__WORK INSTRUCTION__.
Each entry should be copied as it stands, leaving the pictures behind.

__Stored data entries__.
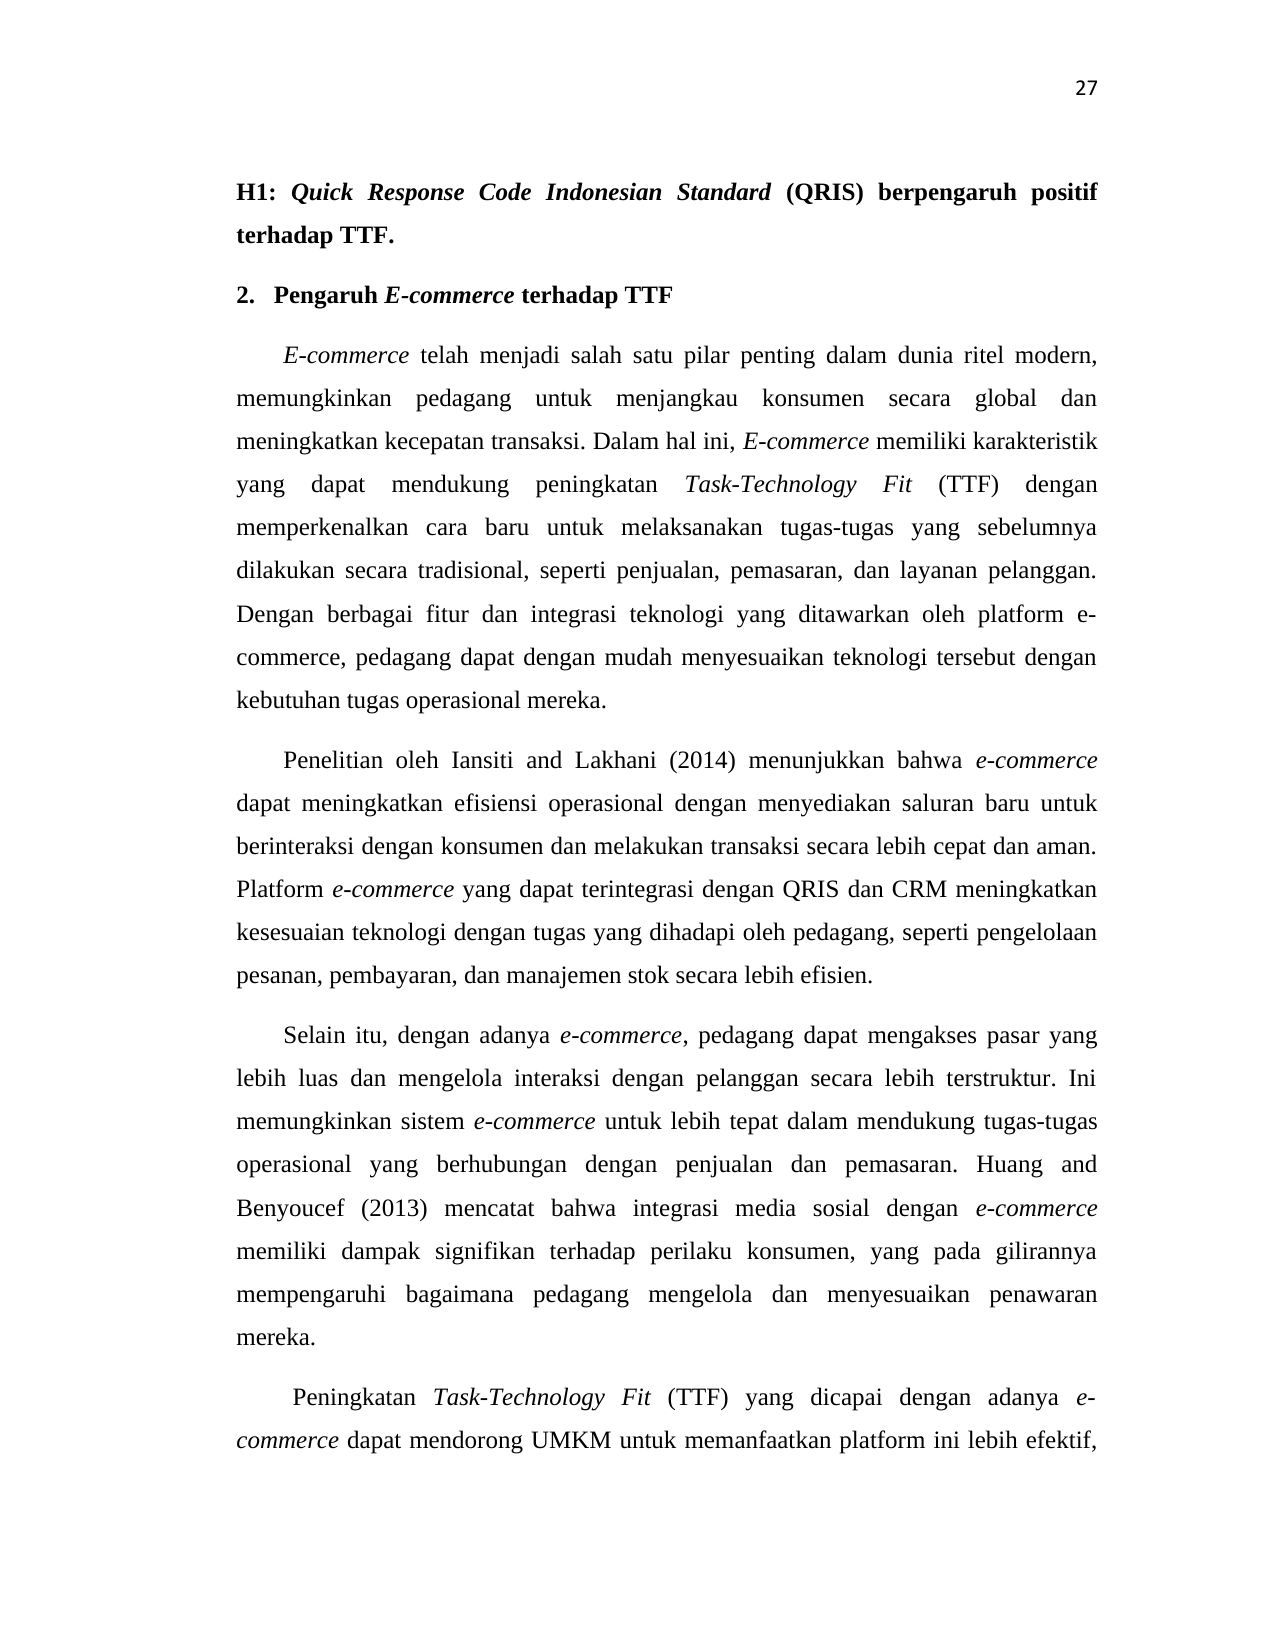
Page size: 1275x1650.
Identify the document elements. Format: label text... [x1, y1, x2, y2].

text H1: Quick Response Code Indonesian Standard (QRIS) berpengaruh positif terhadap TTF. [236, 177, 1098, 249]
text Selain itu, dengan adanya e-commerce, pedagang dapat mengakses pasar yang lebih luas dan mengelola interaksi dengan pelanggan secara lebih terstruktur. Ini memungkinkan sistem e-commerce untuk lebih tepat dalam mendukung tugas-tugas operasional yang berhubungan dengan penjualan dan pemasaran. Huang and Benyoucef (2013) mencatat bahwa integrasi media sosial dengan e-commerce memiliki dampak signifikan terhadap perilaku konsumen, yang pada gilirannya mempengaruhi bagaimana pedagang mengelola dan menyesuaikan penawaran mereka. [236, 1020, 1098, 1351]
text Penelitian oleh Iansiti and Lakhani (2014) menunjukkan bahwa e-commerce dapat meningkatkan efisiensi operasional dengan menyediakan saluran baru untuk berinteraksi dengan konsumen dan melakukan transaksi secara lebih cepat dan aman. Platform e-commerce yang dapat terintegrasi dengan QRIS dan CRM meningkatkan kesesuaian teknologi dengan tugas yang dihadapi oleh pedagang, seperti pengelolaan pesanan, pembayaran, dan manajemen stok secara lebih efisien. [236, 745, 1098, 989]
list Pengaruh E-commerce terhadap TTF [236, 280, 1098, 309]
text E-commerce telah menjadi salah satu pilar penting dalam dunia ritel modern, memungkinkan pedagang untuk menjangkau konsumen secara global dan meningkatkan kecepatan transaksi. Dalam hal ini, E-commerce memiliki karakteristik yang dapat mendukung peningkatan Task-Technology Fit (TTF) dengan memperkenalkan cara baru untuk melaksanakan tugas-tugas yang sebelumnya dilakukan secara tradisional, seperti penjualan, pemasaran, dan layanan pelanggan. Dengan berbagai fitur dan integrasi teknologi yang ditawarkan oleh platform e-commerce, pedagang dapat dengan mudah menyesuaikan teknologi tersebut dengan kebutuhan tugas operasional mereka. [236, 340, 1098, 714]
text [236, 1382, 1098, 1454]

__EXERCISE SOLUTION__.
Page size: 1275x1650.
Identify the document elements. Format: label text... [x1, y1, x2, y2].

text H1: Quick Response Code Indonesian Standard (QRIS) berpengaruh positif terhadap TTF. [236, 177, 1098, 249]
text Selain itu, dengan adanya e-commerce, pedagang dapat mengakses pasar yang lebih luas dan mengelola interaksi dengan pelanggan secara lebih terstruktur. Ini memungkinkan sistem e-commerce untuk lebih tepat dalam mendukung tugas-tugas operasional yang berhubungan dengan penjualan dan pemasaran. Huang and Benyoucef (2013) mencatat bahwa integrasi media sosial dengan e-commerce memiliki dampak signifikan terhadap perilaku konsumen, yang pada gilirannya mempengaruhi bagaimana pedagang mengelola dan menyesuaikan penawaran mereka. [236, 1020, 1098, 1351]
text Penelitian oleh Iansiti and Lakhani (2014) menunjukkan bahwa e-commerce dapat meningkatkan efisiensi operasional dengan menyediakan saluran baru untuk berinteraksi dengan konsumen dan melakukan transaksi secara lebih cepat dan aman. Platform e-commerce yang dapat terintegrasi dengan QRIS dan CRM meningkatkan kesesuaian teknologi dengan tugas yang dihadapi oleh pedagang, seperti pengelolaan pesanan, pembayaran, dan manajemen stok secara lebih efisien. [236, 745, 1098, 989]
list Pengaruh E-commerce terhadap TTF [236, 280, 1098, 309]
text E-commerce telah menjadi salah satu pilar penting dalam dunia ritel modern, memungkinkan pedagang untuk menjangkau konsumen secara global dan meningkatkan kecepatan transaksi. Dalam hal ini, E-commerce memiliki karakteristik yang dapat mendukung peningkatan Task-Technology Fit (TTF) dengan memperkenalkan cara baru untuk melaksanakan tugas-tugas yang sebelumnya dilakukan secara tradisional, seperti penjualan, pemasaran, dan layanan pelanggan. Dengan berbagai fitur dan integrasi teknologi yang ditawarkan oleh platform e-commerce, pedagang dapat dengan mudah menyesuaikan teknologi tersebut dengan kebutuhan tugas operasional mereka. [236, 340, 1098, 714]
text [236, 1382, 1098, 1454]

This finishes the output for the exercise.